◆ **SOURCE DOCUMENT**:
- - -
## anonymous one year ago A sandbag was thrown downward from a building. The function f(t) = -16t2 - 64t + 80 shows the height f(t), in feet, of the sandbag after t seconds: Part A: Factor the function f(t) and use the factors to interpret the meaning of the x-intercept of the function.

1. anonymous

so... .what did you get for the function factors?

2. anonymous

I dont understand what to do

3. anonymous

well, have you covered quadratic factoring yet? as in factoring quadratic equations, or equations of 2nd degree

4. anonymous

Yeah

5. anonymous

so... the x-intercepts or "zeros" or solutions of the quadratic are when y = 0, or f(x) is 0 so $$\bf f(t)=-16t^2-64t+80\implies 0=-16t^2-64t+80 \\ \quad \\ 16t^2+64t-80=0\implies 16(t^2+4t-5)=0$$ so... any idea on the factors?

6. anonymous

Im not exactly sure, im not exactly good at this. Can you explain what to do? I dont understand how to factor out 16(t^2+4t-5)=0.

7. anonymous

t=1 and -5?

8. anonymous

$$\bf f(t)=-16t^2-64t+80\implies 0=-16t^2-64t+80 \\ \quad \\ 16t^2+64t-80=0\implies 16(t^2+4t-5)=0 \\ \quad \\ t^2+4t-5=\cfrac{0}{16}\implies t^2+4t-5=0$$ how about now?

9. anonymous

yeap.... 1 and -5 are the x-intercepts

10. anonymous

can you help with me part b?

11. anonymous

what's part b?

12. anonymous

Part B: Complete the square of the expression for f(x) to determine the vertex of the graph f(x). would this be maximum or minimum on the graph?

13. anonymous

do you know what a perfect square trinomial is?

14. anonymous

Isnt the middle number supposed to be 2 times more then ones on the side>?

15. anonymous

@jdoe0001

16. anonymous

yes site is a bit sluggish :/

17. anonymous

yeap so... let us do some grouping first $$\bf f(t)=-16t^2-64t+80\implies 16t^2+64t-80=f(t) \\ \quad \\ (16t^2+64t)-80=f(t)\implies (16t^2+64t+{\color{red}{ \square }}^2)-80=f(t)$$ any ideas on what our missing number is there, to get a "perfect square trinomial" from the parenthesized group?

18. anonymous

8? OR 10? I dont know. im confused again.
- - -
◆ **COMPLETE THE FOLLOWING**:
a - List the three terms the forum thread gives for the points where the quadratic equals zero.
b - Write out the stretch of the forum thread from "10. anonymous" through "on the graph?".

◆ **DATA SECTION**:
- - -
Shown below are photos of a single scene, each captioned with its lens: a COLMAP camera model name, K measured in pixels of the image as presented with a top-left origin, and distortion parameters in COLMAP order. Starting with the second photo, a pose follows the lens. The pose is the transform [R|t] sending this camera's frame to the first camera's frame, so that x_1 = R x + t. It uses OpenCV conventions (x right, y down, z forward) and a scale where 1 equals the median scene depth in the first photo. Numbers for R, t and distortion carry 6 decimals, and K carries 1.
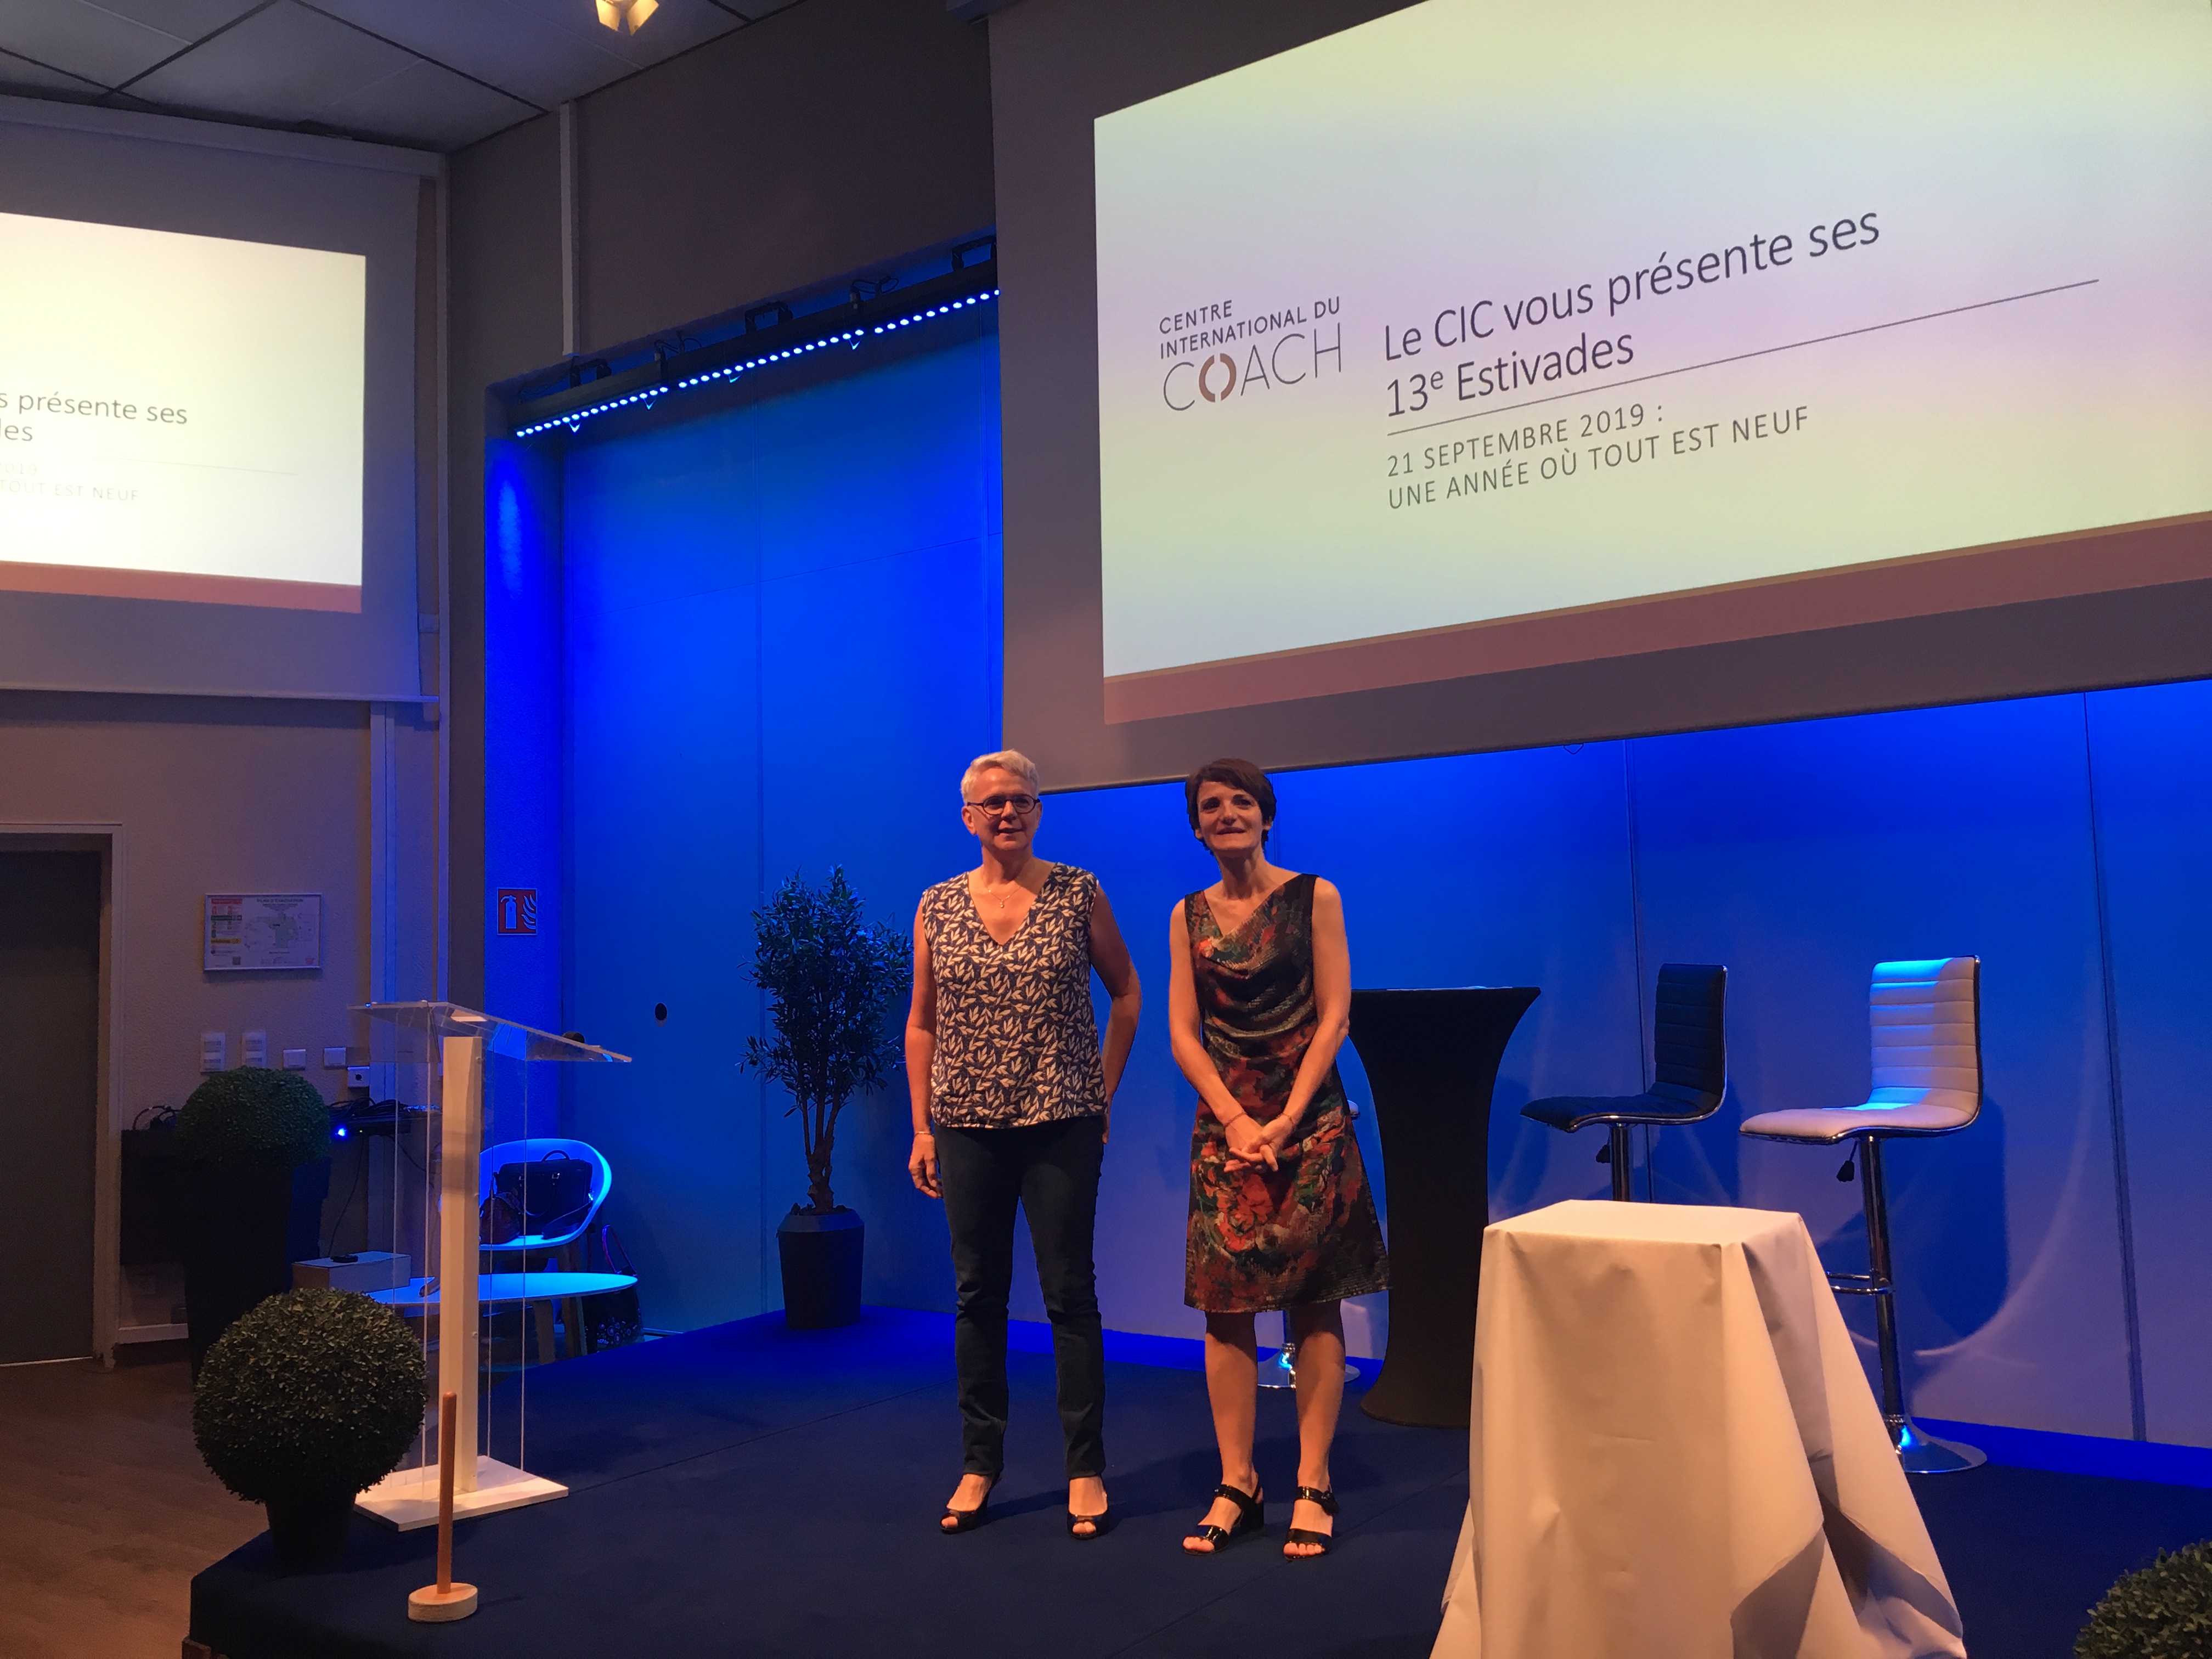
lens RADIAL K [[1888.2, 0, 1106.0], [0, 1888.2, 829.5], [0, 0, 1]] dist [0.087364, -0.129377]
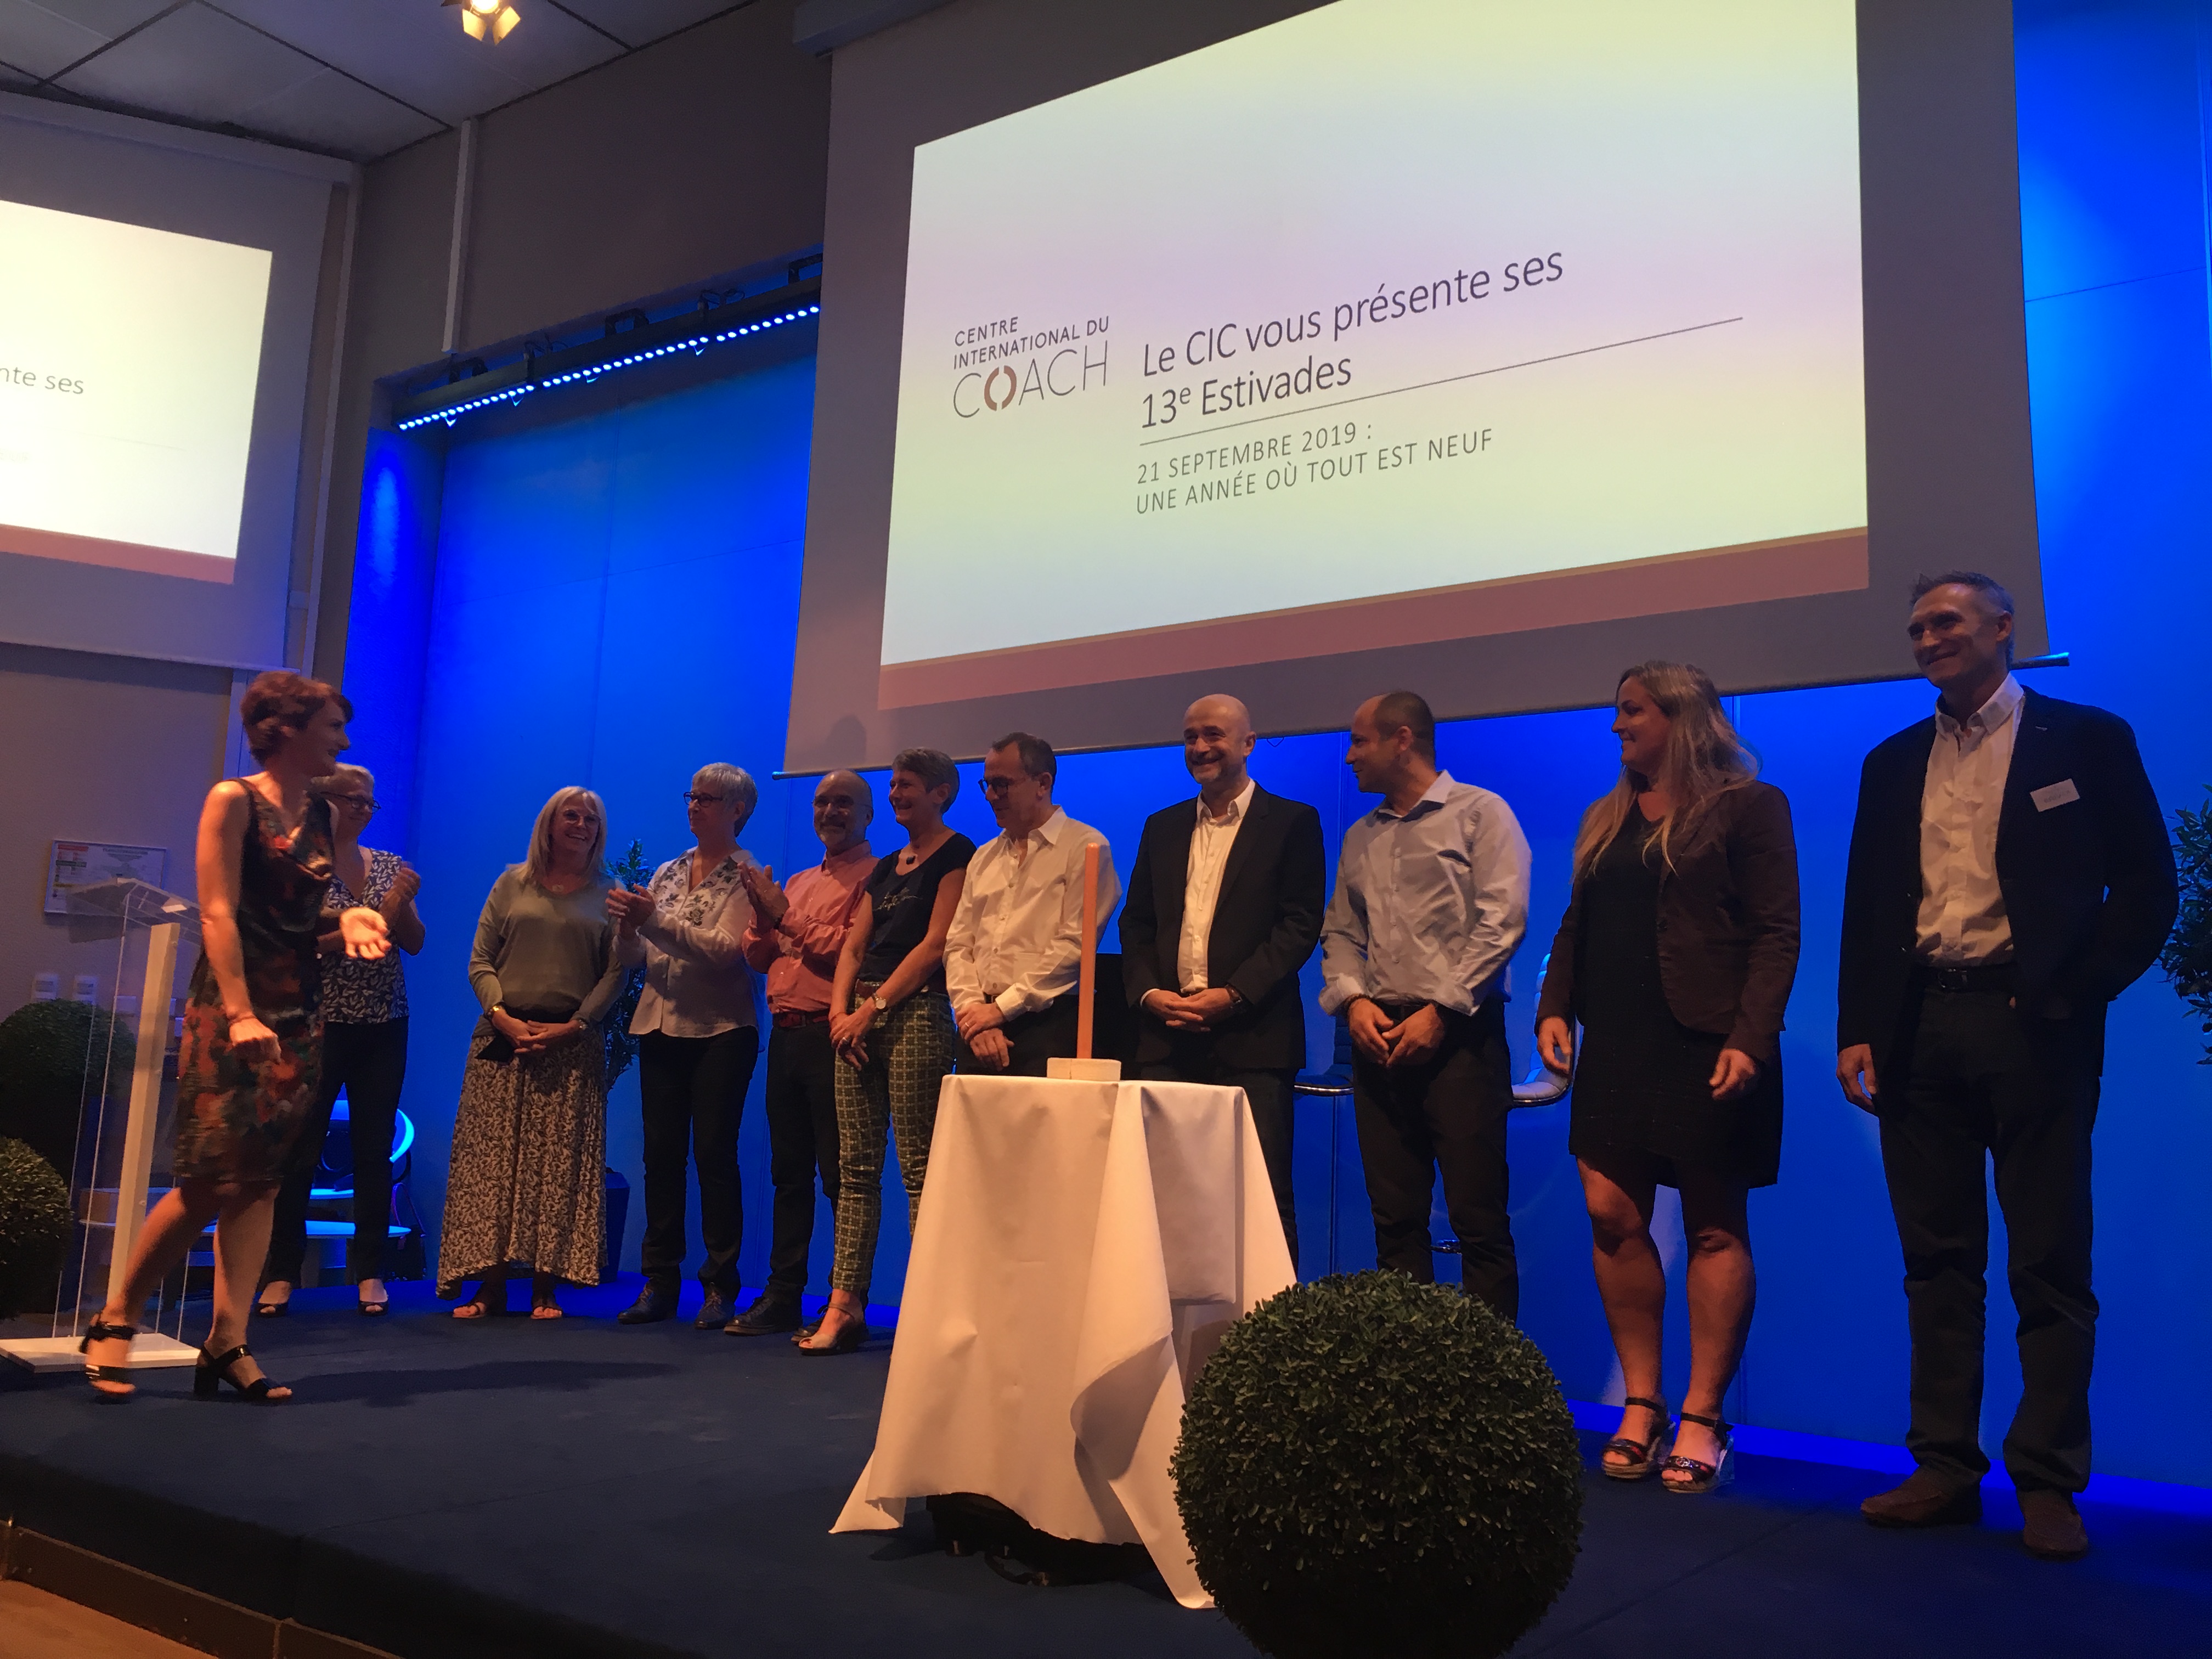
- - -
◆ **EXPECTED RESULTS**:
a - x-intercepts, zeros, solutions

b -
10. anonymous

can you help with me part b?

11. anonymous

what's part b?

12. anonymous

Part B: Complete the square of the expression for f(x) to determine the vertex of the graph f(x). would this be maximum or minimum on the graph?